While the skyline is not the tallest in Texas (Houston, Dallas and Austin are taller), Downtown San Antonio is a unique one with a mix of old and new styles of architecture.

Some buildings, such as the Emily Morgan Hotel, Gunter Hotel, the Nix Medical building, The AT&T Building (105 Auditorium Circle), Drury Hotel, and Tower Life Building date back to the early to mid twentieth century, and are considered national or state landmarks. These are "exceptional examples of NeoGothic Revival architecture, complete with carved faces (grotesques), gargoyles, and other carved stone embellishments".

Other buildings add a more modern tint to the city's skyline. Among these, the most prominent are the Tower of the Americas, The Weston Center, the Marriott Rivercenter, and the Grand Hyatt. Yet other buildings, such as The Vistana complex, offer a more modern Art Deco form of architecture to the city's image.

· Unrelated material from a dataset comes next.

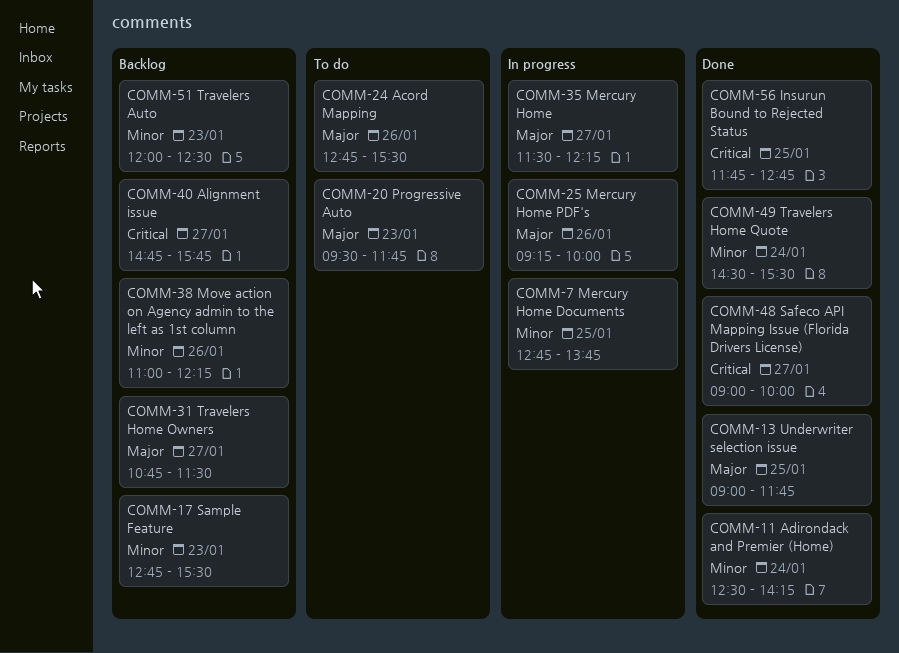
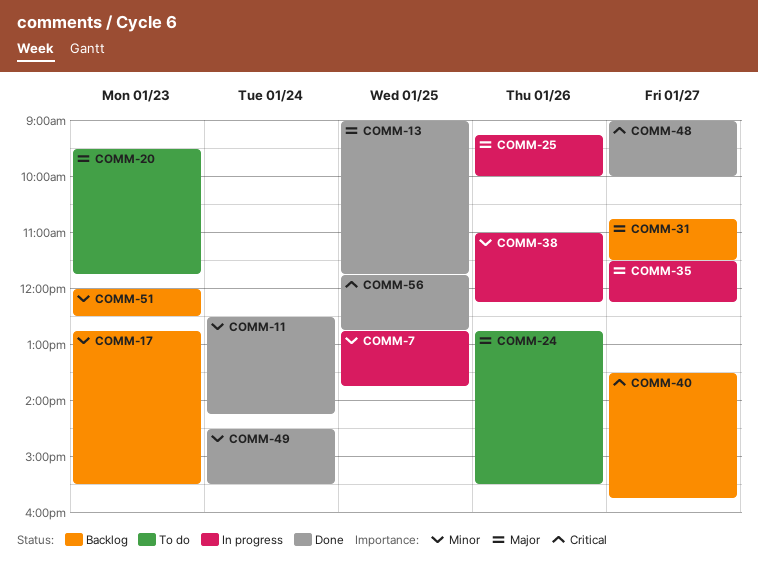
COMM-38, status: Backlog -> In progress
COMM-40, begins: 14:45 -> 13:30

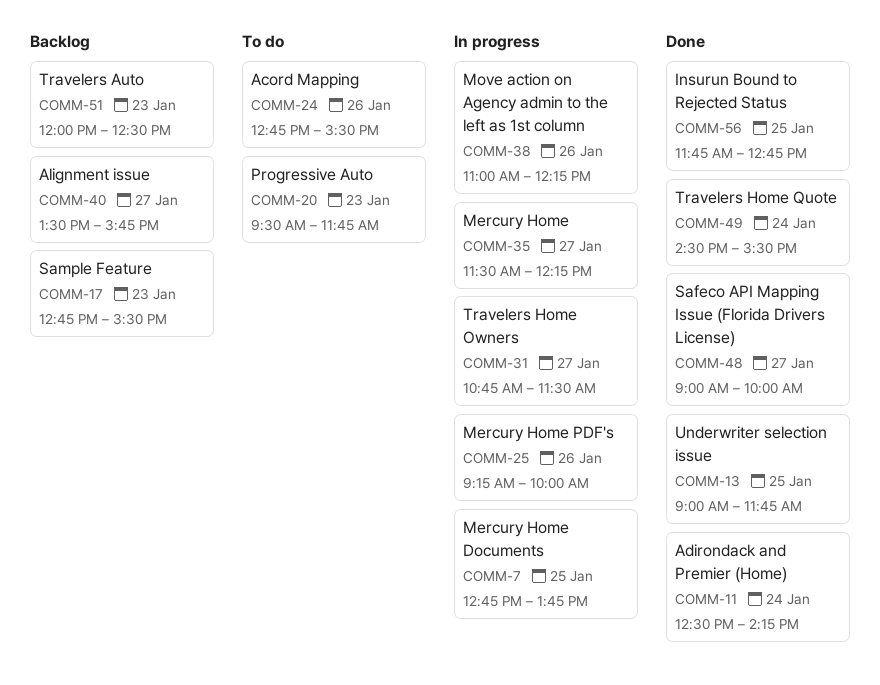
COMM-31, status: Backlog -> In progress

The most recent movement of new highrises and skyscrapers including The Arts Residences, The Canopy, and The Frost Tower offer a more Neo-Futuristic design.

==Education==
The primary school for higher education in architecture is the University of Texas, San Antonio, at its Downtown Campus. However, Trinity University in Midtown San Antonio has a notable architectural campus.